The Wildlife Conservation Society and Zoological Society of London are coordinating a continent-wide conservation planning process for cheetah and African wild dogs in Africa, under the auspices of the International Union for the Conservation of Nature's Cat and Canid Specialist Groups.
This has involved the convening of a number of regional conservation planning meetings, followed by national meetings. The southern African conservation action planning meeting was held in Jwaneng, Botswana in December 2007 and the Endangered Wildlife Trust then took the lead role in coordinating the South African national conservation action planning process.

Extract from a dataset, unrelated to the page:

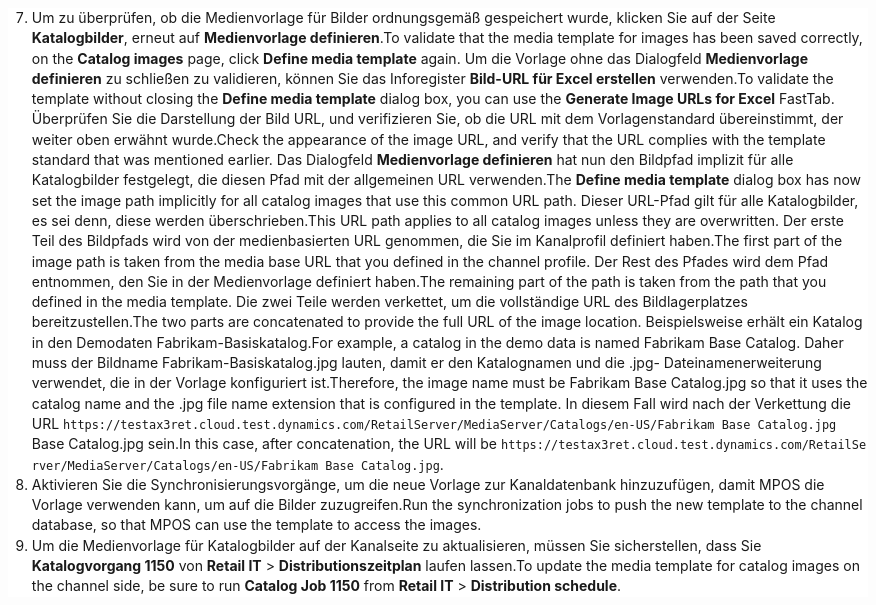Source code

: 7. <span data-ttu-id="b83a2-146">Um zu überprüfen, ob die Medienvorlage für Bilder ordnungsgemäß gespeichert wurde, klicken Sie auf der Seite **Katalogbilder**, erneut auf **Medienvorlage definieren**.</span><span class="sxs-lookup"><span data-stu-id="b83a2-146">To validate that the media template for images has been saved correctly, on the **Catalog images** page, click **Define media template** again.</span></span> <span data-ttu-id="b83a2-147">Um die Vorlage ohne das Dialogfeld **Medienvorlage definieren** zu schließen zu validieren, können Sie das Inforegister **Bild-URL für Excel erstellen** verwenden.</span><span class="sxs-lookup"><span data-stu-id="b83a2-147">To validate the template without closing the **Define media template** dialog box, you can use the **Generate Image URLs for Excel** FastTab.</span></span> <span data-ttu-id="b83a2-148">Überprüfen Sie die Darstellung der Bild URL, und verifizieren Sie, ob die URL mit dem Vorlagenstandard übereinstimmt, der weiter oben erwähnt wurde.</span><span class="sxs-lookup"><span data-stu-id="b83a2-148">Check the appearance of the image URL, and verify that the URL complies with the template standard that was mentioned earlier.</span></span> <span data-ttu-id="b83a2-149">Das Dialogfeld **Medienvorlage definieren** hat nun den Bildpfad implizit für alle Katalogbilder festgelegt, die diesen Pfad mit der allgemeinen URL verwenden.</span><span class="sxs-lookup"><span data-stu-id="b83a2-149">The **Define media template** dialog box has now set the image path implicitly for all catalog images that use this common URL path.</span></span> <span data-ttu-id="b83a2-150">Dieser URL-Pfad gilt für alle Katalogbilder, es sei denn, diese werden überschrieben.</span><span class="sxs-lookup"><span data-stu-id="b83a2-150">This URL path applies to all catalog images unless they are overwritten.</span></span> <span data-ttu-id="b83a2-151">Der erste Teil des Bildpfads wird von der medienbasierten URL genommen, die Sie im Kanalprofil definiert haben.</span><span class="sxs-lookup"><span data-stu-id="b83a2-151">The first part of the image path is taken from the media base URL that you defined in the channel profile.</span></span> <span data-ttu-id="b83a2-152">Der Rest des Pfades wird dem Pfad entnommen, den Sie in der Medienvorlage definiert haben.</span><span class="sxs-lookup"><span data-stu-id="b83a2-152">The remaining part of the path is taken from the path that you defined in the media template.</span></span> <span data-ttu-id="b83a2-153">Die zwei Teile werden verkettet, um die vollständige URL des Bildlagerplatzes bereitzustellen.</span><span class="sxs-lookup"><span data-stu-id="b83a2-153">The two parts are concatenated to provide the full URL of the image location.</span></span> <span data-ttu-id="b83a2-154">Beispielsweise erhält ein Katalog in den Demodaten Fabrikam-Basiskatalog.</span><span class="sxs-lookup"><span data-stu-id="b83a2-154">For example, a catalog in the demo data is named Fabrikam Base Catalog.</span></span> <span data-ttu-id="b83a2-155">Daher muss der Bildname Fabrikam-Basiskatalog.jpg lauten, damit er den Katalognamen und die .jpg- Dateinamenerweiterung verwendet, die in der Vorlage konfiguriert ist.</span><span class="sxs-lookup"><span data-stu-id="b83a2-155">Therefore, the image name must be Fabrikam Base Catalog.jpg so that it uses the catalog name and the .jpg file name extension that is configured in the template.</span></span> <span data-ttu-id="b83a2-156">In diesem Fall wird nach der Verkettung die URL `https://testax3ret.cloud.test.dynamics.com/RetailServer/MediaServer/Catalogs/en-US/Fabrikam Base Catalog.jpg` Base Catalog.jpg sein.</span><span class="sxs-lookup"><span data-stu-id="b83a2-156">In this case, after concatenation, the URL will be `https://testax3ret.cloud.test.dynamics.com/RetailServer/MediaServer/Catalogs/en-US/Fabrikam Base Catalog.jpg`.</span></span>
8. <span data-ttu-id="b83a2-157">Aktivieren Sie die Synchronisierungsvorgänge, um die neue Vorlage zur Kanaldatenbank hinzuzufügen, damit MPOS die Vorlage verwenden kann, um auf die Bilder zuzugreifen.</span><span class="sxs-lookup"><span data-stu-id="b83a2-157">Run the synchronization jobs to push the new template to the channel database, so that MPOS can use the template to access the images.</span></span>
9. <span data-ttu-id="b83a2-158">Um die Medienvorlage für Katalogbilder auf der Kanalseite zu aktualisieren, müssen Sie sicherstellen, dass Sie **Katalogvorgang 1150** von **Retail IT** &gt; **Distributionszeitplan** laufen lassen.</span><span class="sxs-lookup"><span data-stu-id="b83a2-158">To update the media template for catalog images on the channel side, be sure to run **Catalog Job 1150** from **Retail IT** &gt; **Distribution schedule**.</span></span>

The first step in this process was the convening of a Population and Habitat Viability Assessment (PHVA) workshop for cheetah to complement the PHVA conducted for Wild Dogs in 1997. During recent years, cheetah have been reintroduced into at least 37 small to medium sized fenced reserves, significantly increasing the numbers and geographic range of the species.
However, most of these reserves contain small populations, and without coordinated management, there is a risk that inbreeding will occur. The PHVA provided the tools to manage isolated reintroduced populations as a coordinated metapopulation, where subpopulations are linked by management interventions.
Following the PHVA, the National Conservation Action Planning meeting for cheetah and wild dogs was held in June 2009, in Bela Bela, Limpopo. Here stakeholders mapped out a comprehensive conservation strategy for cheetah and wild dogs in South Africa.
Another workshop was then held in September 2009 to discuss the way forward for cheetah conservation. At this workshop it was agreed that the EWT's Carnivore Conservation Group (EWT-CCG) would coordinate the process, while the EWT's IT 4 Conservation Group (EWT-IT4CG) is well placed to develop the baseline cheetah database.
This will contain information critical to ensuring demographic and genetic integrity of the cheetah population and avoiding over-population in small reserves. The next step is to gain buy-in from all landowners with cheetah on their property and to put together a management plan for the cheetah metapopulation.
The report that will form the basis for the Biodiversity Management Plan for Species has been finalised and is available at http://ewt.org.za. The Biodiversity Management Plan for Species will take another year to finalise. The national planning process was made possible by a grant to the EWT by the Howard G. Buffett Foundation's African Cheetah Initiative.